*** Block opens ***

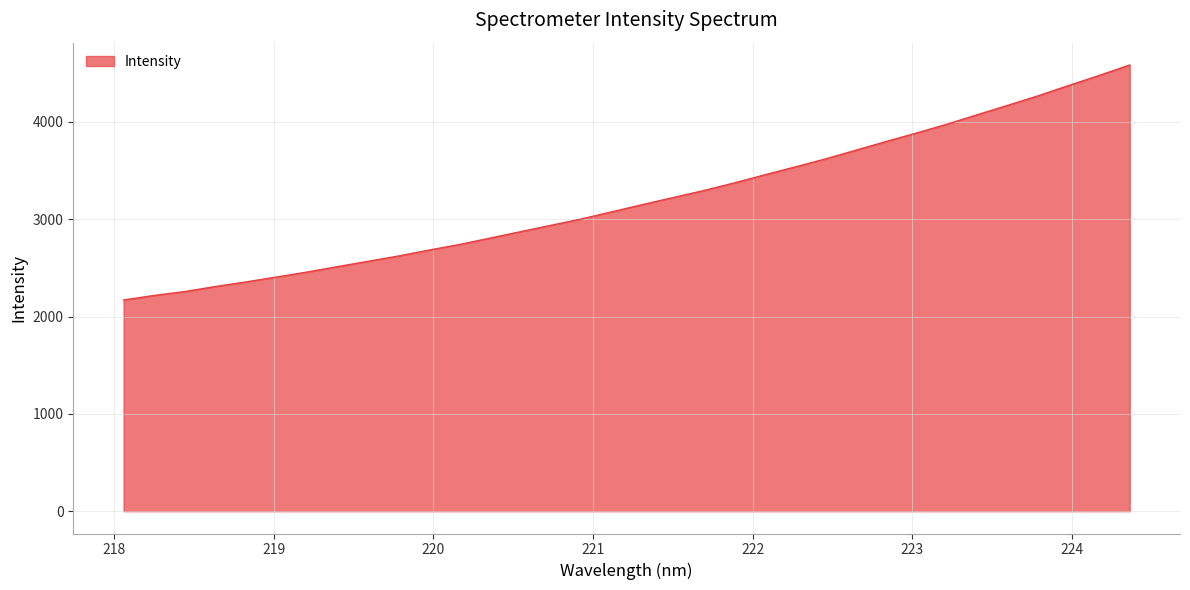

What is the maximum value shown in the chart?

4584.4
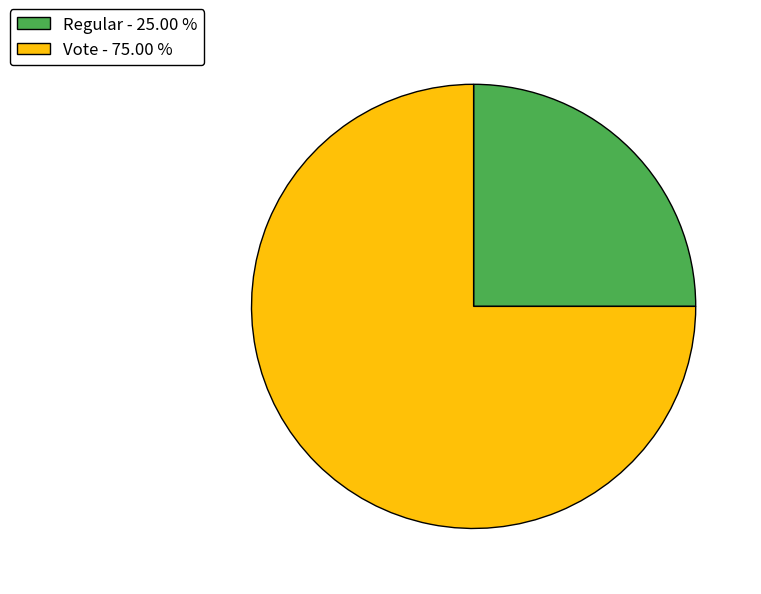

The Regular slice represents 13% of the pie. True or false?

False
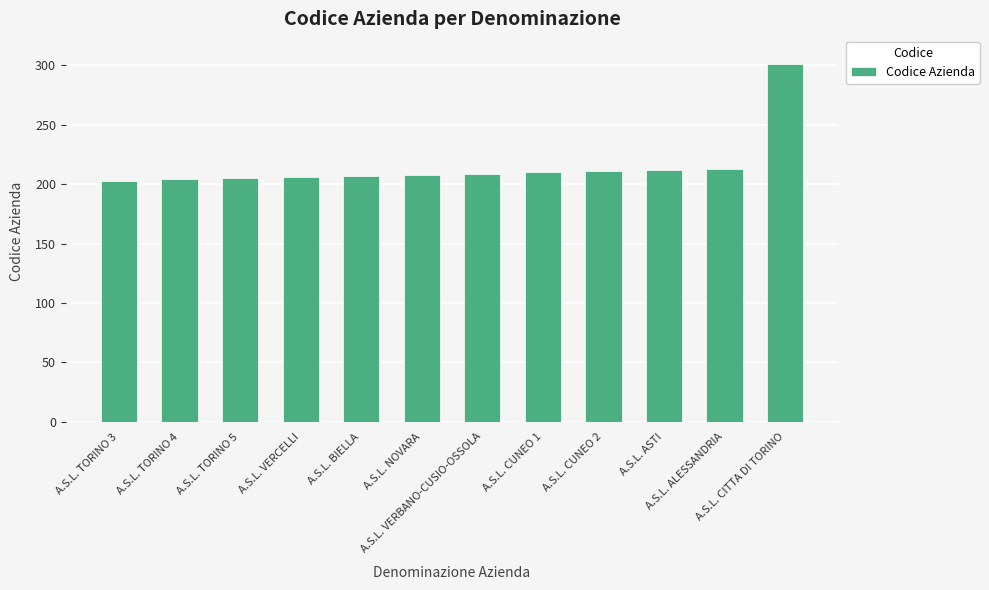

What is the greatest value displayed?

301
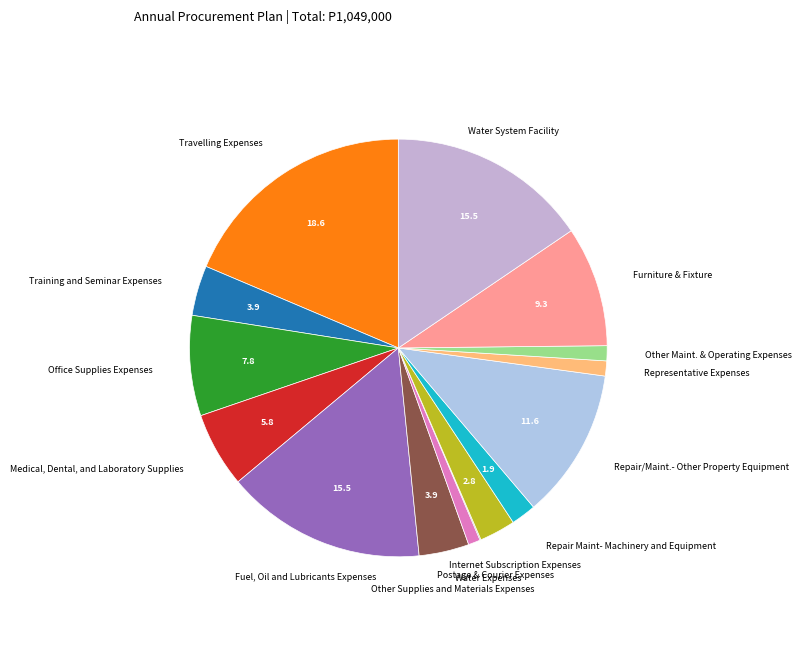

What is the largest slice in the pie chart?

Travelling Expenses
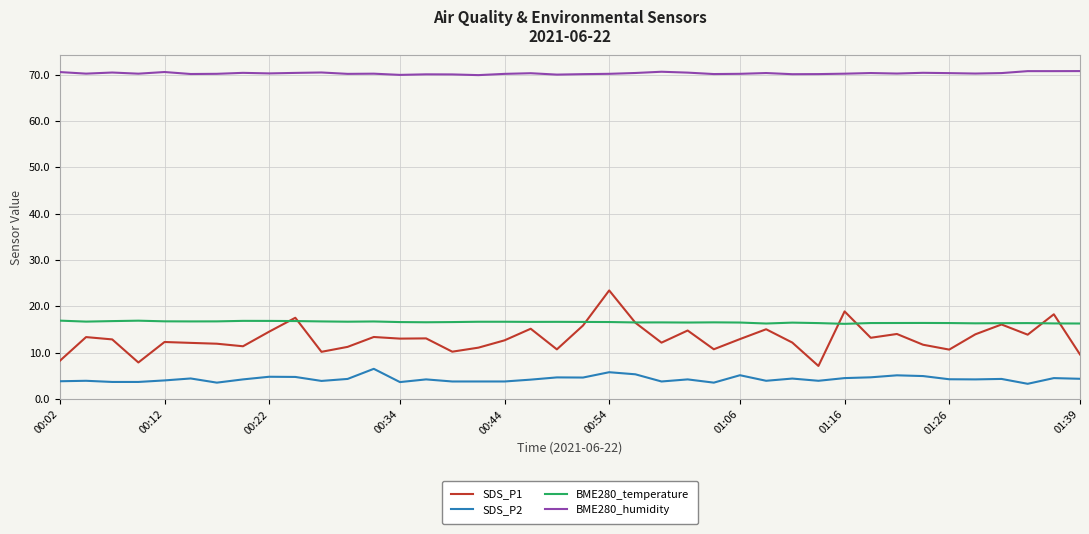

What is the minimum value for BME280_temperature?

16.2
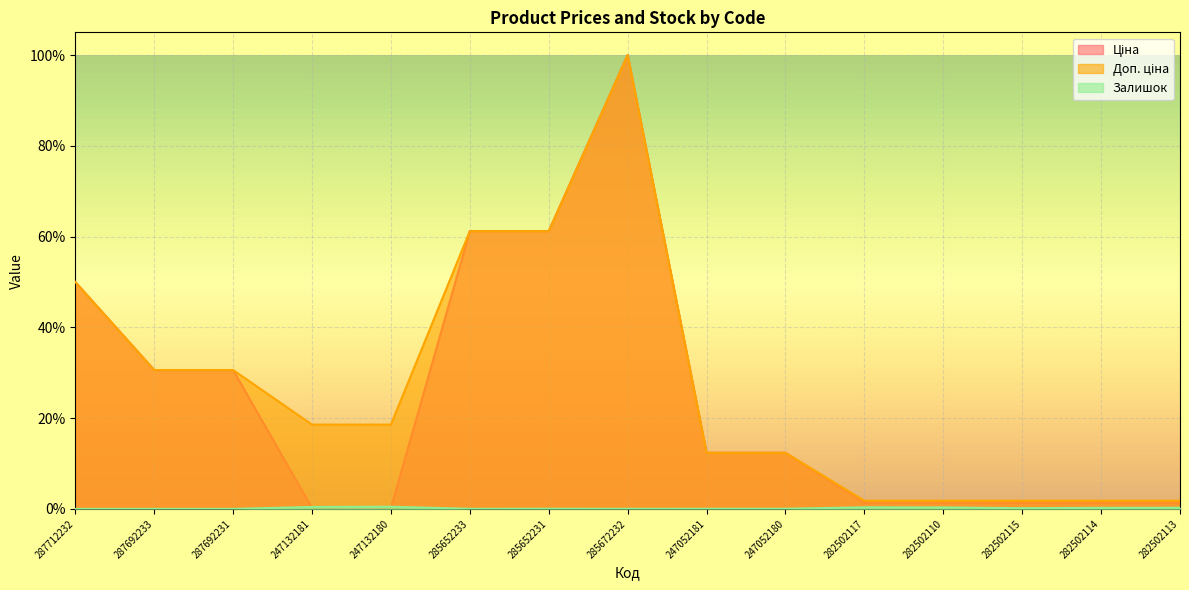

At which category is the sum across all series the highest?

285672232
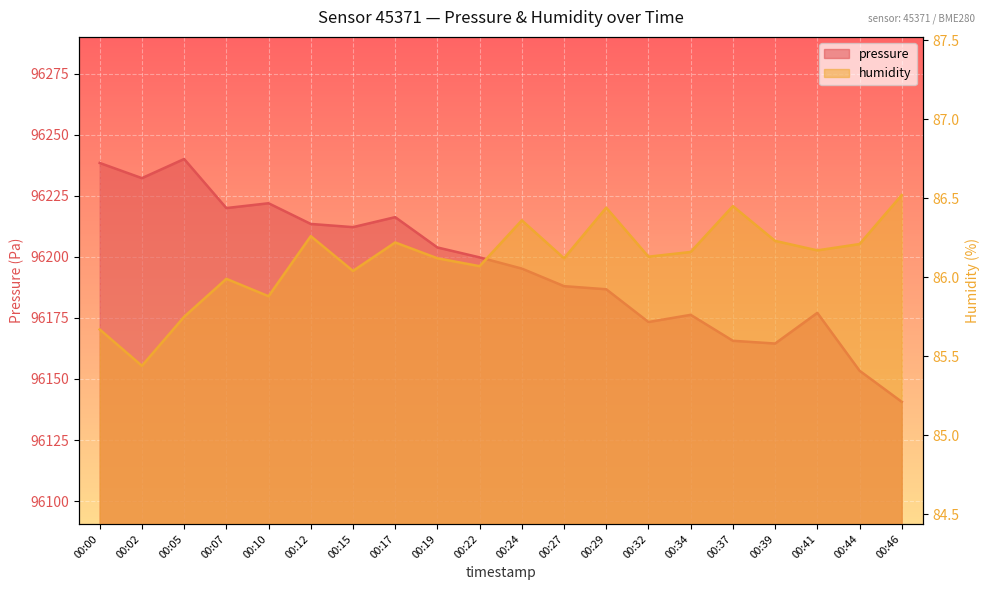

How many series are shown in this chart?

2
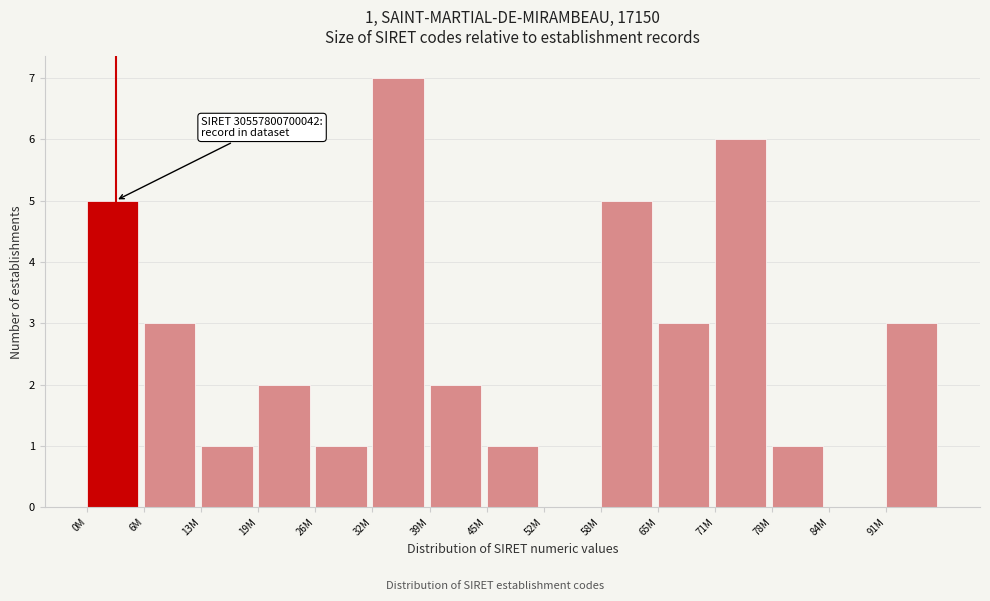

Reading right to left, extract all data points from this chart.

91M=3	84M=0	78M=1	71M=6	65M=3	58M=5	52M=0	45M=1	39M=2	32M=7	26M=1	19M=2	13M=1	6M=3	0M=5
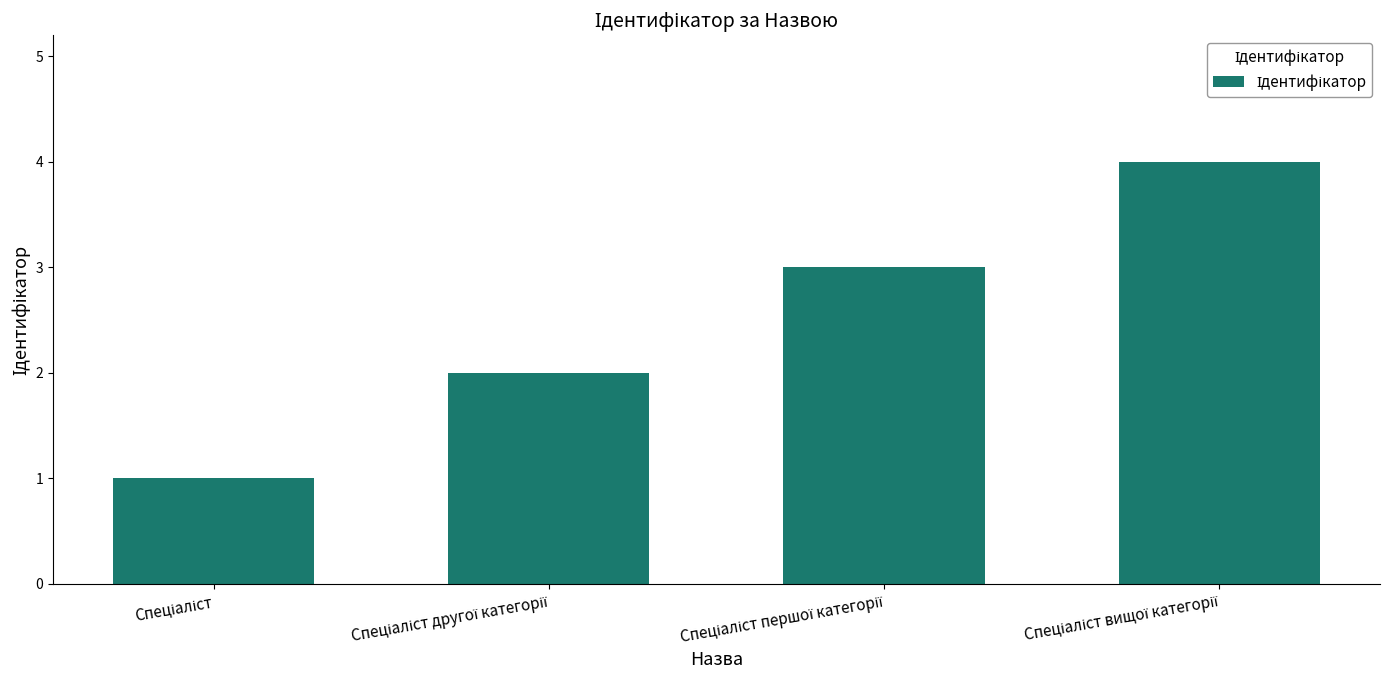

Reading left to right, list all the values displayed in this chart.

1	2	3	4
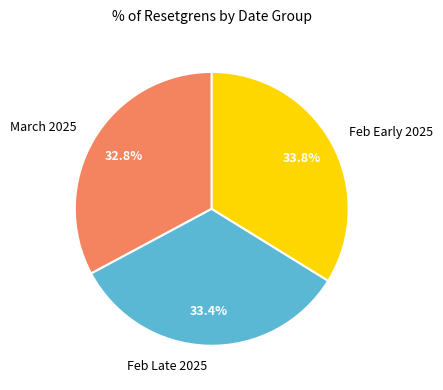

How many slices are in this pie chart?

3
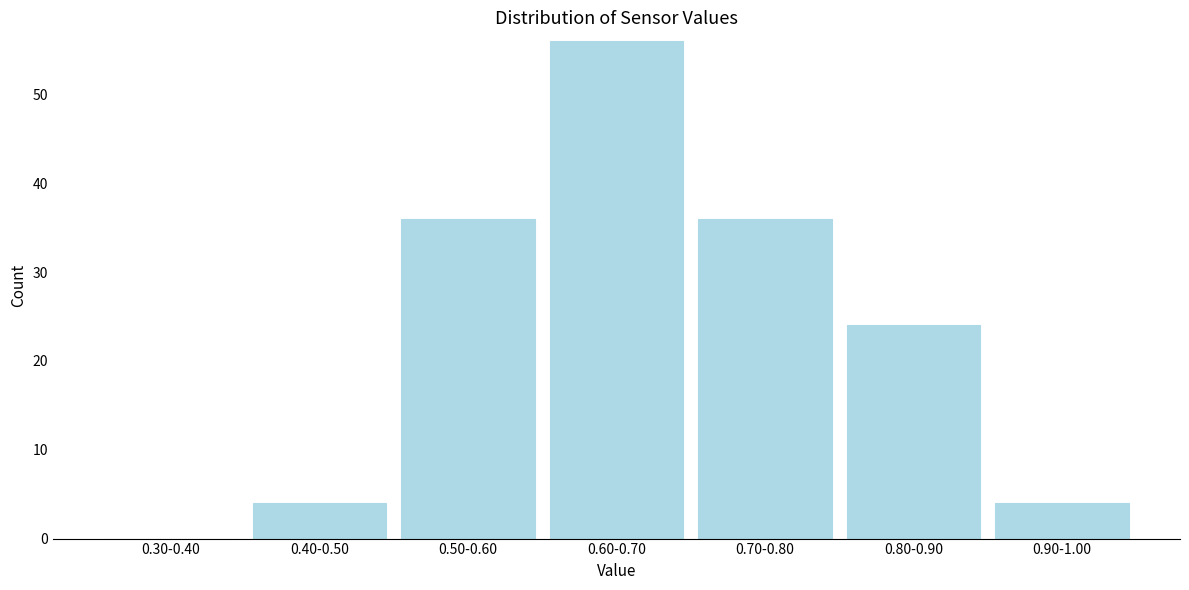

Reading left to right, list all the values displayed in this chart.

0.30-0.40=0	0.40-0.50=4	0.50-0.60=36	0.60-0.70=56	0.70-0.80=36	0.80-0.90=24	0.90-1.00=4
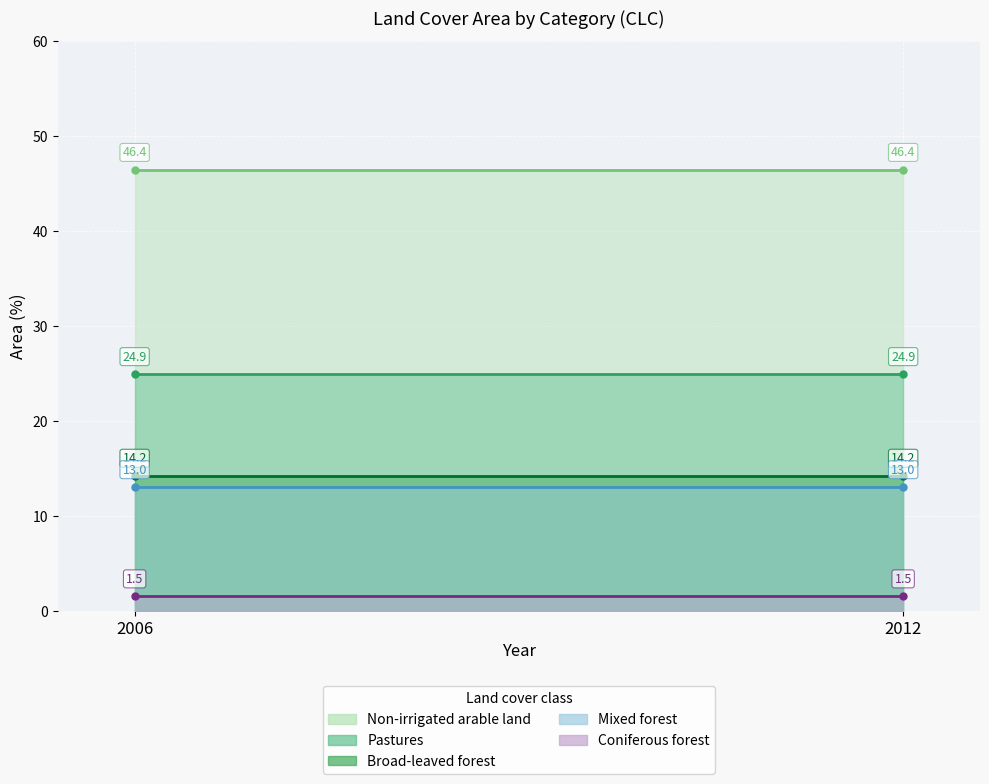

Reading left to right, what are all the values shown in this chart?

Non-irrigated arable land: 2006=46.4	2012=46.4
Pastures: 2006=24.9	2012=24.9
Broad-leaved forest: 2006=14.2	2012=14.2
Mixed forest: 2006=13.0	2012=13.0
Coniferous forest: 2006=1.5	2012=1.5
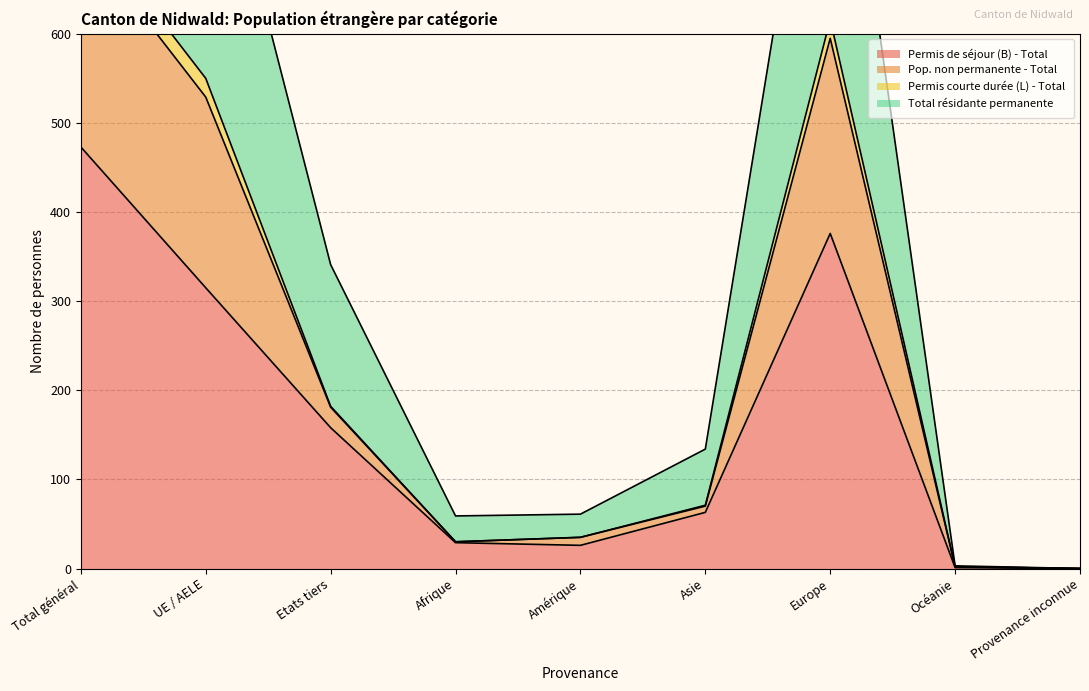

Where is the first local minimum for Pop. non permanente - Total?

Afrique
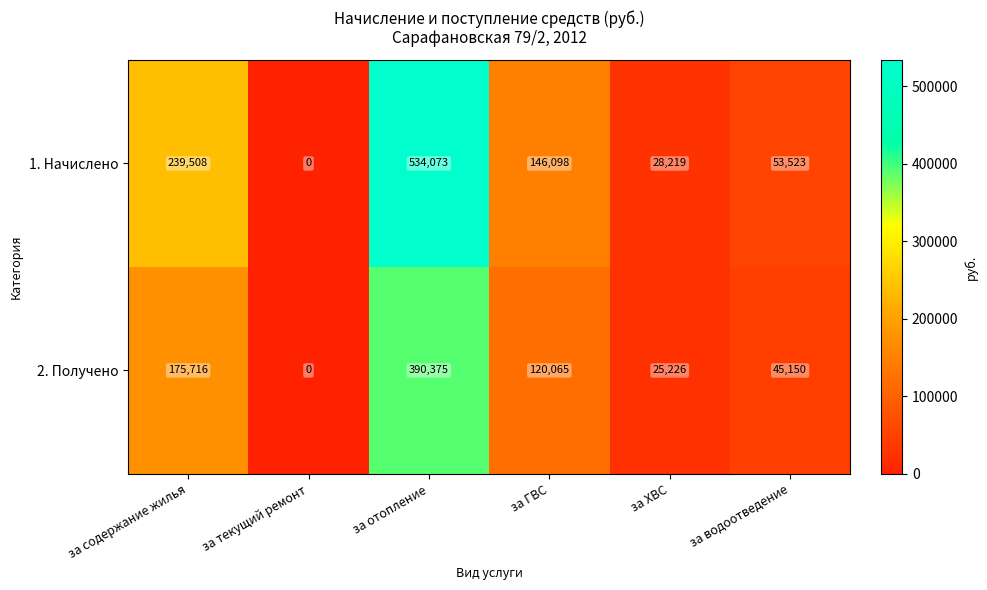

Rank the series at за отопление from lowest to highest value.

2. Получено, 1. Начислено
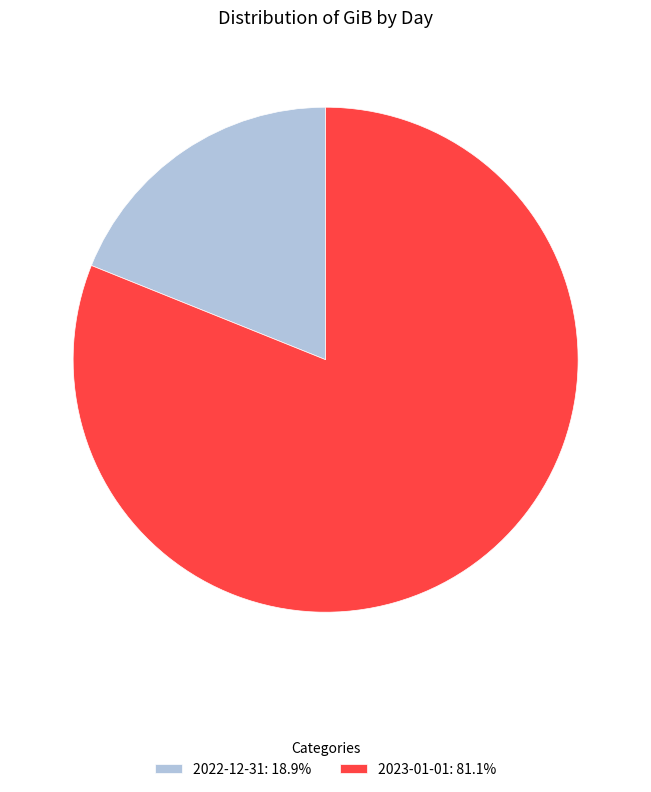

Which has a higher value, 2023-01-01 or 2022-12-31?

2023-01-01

*** Block closes ***

What the task asks:
Arrange all the records above as a numbered list with one line per item. Leave out the blank lines and the pictures.

Solved problem:
1. What is the maximum value shown in the chart?
2. 4584.4
3. The Regular slice represents 13% of the pie. True or false?
4. False
5. What is the greatest value displayed?
6. 301
7. What is the largest slice in the pie chart?
8. Travelling Expenses
9. What is the minimum value for BME280_temperature?
10. 16.2
11. At which category is the sum across all series the highest?
12. 285672232
13. How many series are shown in this chart?
14. 2
15. Reading right to left, extract all data points from this chart.
16. 91M=3	84M=0	78M=1	71M=6	65M=3	58M=5	52M=0	45M=1	39M=2	32M=7	26M=1	19M=2	13M=1	6M=3	0M=5
17. Reading left to right, list all the values displayed in this chart.
18. 1	2	3	4
19. How many slices are in this pie chart?
20. 3
21. Reading left to right, list all the values displayed in this chart.
22. 0.30-0.40=0	0.40-0.50=4	0.50-0.60=36	0.60-0.70=56	0.70-0.80=36	0.80-0.90=24	0.90-1.00=4
23. Reading left to right, what are all the values shown in this chart?
24. Non-irrigated arable land: 2006=46.4	2012=46.4
25. Pastures: 2006=24.9	2012=24.9
26. Broad-leaved forest: 2006=14.2	2012=14.2
27. Mixed forest: 2006=13.0	2012=13.0
28. Coniferous forest: 2006=1.5	2012=1.5
29. Where is the first local minimum for Pop. non permanente - Total?
30. Afrique
31. Rank the series at за отопление from lowest to highest value.
32. 2. Получено, 1. Начислено
33. Which has a higher value, 2023-01-01 or 2022-12-31?
34. 2023-01-01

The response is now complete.